## Task 1
Answer these from the forum thread on statistical graphics:
(a) What new visuals does the opening post give as examples?
(b) What does the reply suggest adding to spike histograms?
(c) In which session was the cumulative event curve difference "1/2CL" mentioned?
## Task 2
Quote the forum thread on statistical graphics word for word, everything from "I would stick" down to "the individual CI.".

## Passage provided
I was wondering if anyone else has had difficulty when attempting to incorporate new visuals (half-violin plots, extended box plots, spiked histograms, etc.) into a field that has mainly used tables, scatter-plots and box plots to describe their populations?

It’s a great question. I haven’t faced much resistance.

I would stick with spike histograms supplemented by quantile intervals and mean, because such histograms are immediately interpretable, expose bimodality and digit preference, and work for all sample sizes.

Thank you for providing this course (particularly offline). In the 3rd session, the cumulative event curve difference “1/2CL” was referred to. As I understood it this was centered at the middle difference and the confidence interval superimposed and CL crossing the curves represented ‘significant difference’. I just wanted to clarify how it was calculated and displayed (and interpreted). It certainly seems a better way than the individual CI.

## Provided records
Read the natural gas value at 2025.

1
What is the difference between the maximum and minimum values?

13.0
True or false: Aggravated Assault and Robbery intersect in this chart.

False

## Response 1
(a) Half-violin plots, extended box plots and spiked histograms.
(b) Quantile intervals and the mean.
(c) The 3rd session.

## Response 2
I would stick with spike histograms supplemented by quantile intervals and mean, because such histograms are immediately interpretable, expose bimodality and digit preference, and work for all sample sizes.

Thank you for providing this course (particularly offline). In the 3rd session, the cumulative event curve difference “1/2CL” was referred to. As I understood it this was centered at the middle difference and the confidence interval superimposed and CL crossing the curves represented ‘significant difference’. I just wanted to clarify how it was calculated and displayed (and interpreted). It certainly seems a better way than the individual CI.